By RICARDO CASTILLO
Both U.S. President Donald Trump and Mexican President-elect Andrés Manuel López Obrador (AMLO) are mulling over whether Trump should or should not attend AMLO’s inaugural ceremony on Dec. 1.
Trump last week said he was expecting to have a great relationship with AMLO, and even considering visiting Mexico. He left the possibility open by saying, “we’ll see what happens.”
AMLO is considering the invitation. regardless of the fact that the Trump administration has not bothered to appoint a new ambassador to Mexico and U.S. Secretary of State Mike Pompeo has taken matters with Mexico into his own hands, creating a sort of diplomatic vacuum between the two nation that has been filled up for the most part between Mexico’s Foreign Affairs Secretary Luis Videgaray and Trump’s son-in-law Jared Kushner.
“I hope the good relationship with the U.S. government is maintained,” said AMLO in a flash visit to the border town San Luis Río Colorado and Guaymas just as U.S. Customs and a Border Protection (CBP) spokesman in El Paso announced the construction of an 18-feet high wall in the Chihuahuita neighborhood in El Paso to replace an old fence.
AMLO told reporters that his reaction was “not to seek confrontation, but rather to convince (the United States) that the immigration problem is not going to be solved building walls or with the use of force.”
For the umpteenth time, AMLO avoided expressing an opinion over Trump’s nemesis, the lack of funds to construct a 1964-mile-long wall along the border, and repeated “we’re not going to pick a fight with President Donald Trump, peace and love.” AMLO once again made the V sign of old bygone ages of the Vietnam War.
All that, however, does not answer the question of what will happen if AMLO does extend Trump an official invitation to his inaugural address and if Trump were to decide to attend.
As soon as AMLO mentioned this possibility, an array of Mexican and U.S. immigrants groups announced they would start working to organize a protest of Trump’s presence in Mexico. The motives need no explanation since these groups feel offended by Trump’s campaign disdain for Mexican “rapists and criminals,” that in his first statements included all Mexicans.
So it would not be farfetched to expect there to be not just one protest, but nationwide anti-Trump repudiation marches, including a massive one in Mexico City, right outside the Chamber of Deputies, where, assumedly, AMLO would receive the presidential sash (this is still in the planning stage).

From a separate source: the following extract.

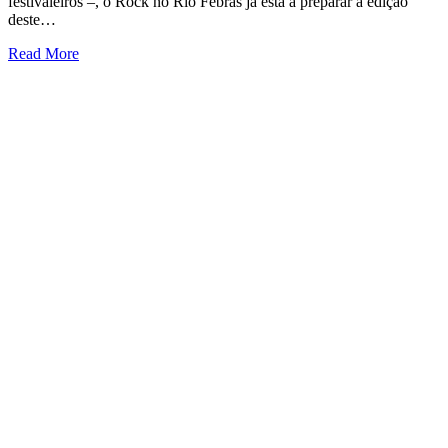
festivaleiros –, o Rock no Rio Febras já está a preparar a edição
deste…
Read More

The real question, however, is what would this do to AMLO’s currently growing popularity. My own guess is that it would start his popularity on a downhill skid. The basis for my opinion on the matter is just one: Take a look at what happened to President Enrique Peña Nieto when he welcomed Trump at the still presidential residence of Los Pinos on Aug. 31, 2016.
Peña Nieto’s popularity began to crumble further after that fiasco, and never recovered again. Trump’s visit to Mexico was one of the main reasons why Peña Nieto’s Institutional Revolutionary Party (PRI) was not only voted overwhelmingly out of power, but is now — after being the nation’s almighty political machinery for 70 years – a meaningless minority organization in both houses of Congress.
In short, as a pundit put it back in those days of U.S. electioneering: “Trump gave the devil’s kiss to the future of Peña Nieto.”
Even if Trump’s behavior towards Mexico has gone from totally misbehaving to one of contention – including the commitment to sign a bilateral free-trade agreement replacing NAFTA – it does not change the mindset of most Mexicans regarding Trump’s racism towards the nation’s people.
This alone should suffice as reason enough for AMLO to reconsider inviting Trump and for Trump to reconsider visiting Mexico. He would unquestionably get a “Gringo Go Home” welcome reception. And mind you, today we live in times – over a million U.S. expats living in Mexico can vouch for this – in which expats and U.S. visitors are more than welcome.
Definitely, there are less astringent, less rough-and-tumble personalities than the U.S. president in the Trump administration to represent him at AMLO’s grand opening ceremony. One of the first names that comes to mind is that of Vice President Mike Pence, along with that of Secretary of State Pompeo.
All this is now under AMLO’s consideration. Inviting Trump – and this is my opinion – would be a gross and indelible error for AMLO to commit as he begins his honeymoon with the Mexican people.
Doing it would definitely signify having the worst curse possible, “El Beso del Diablo,” indeed, the Devil’s Kiss.
And that is exactly what would happen!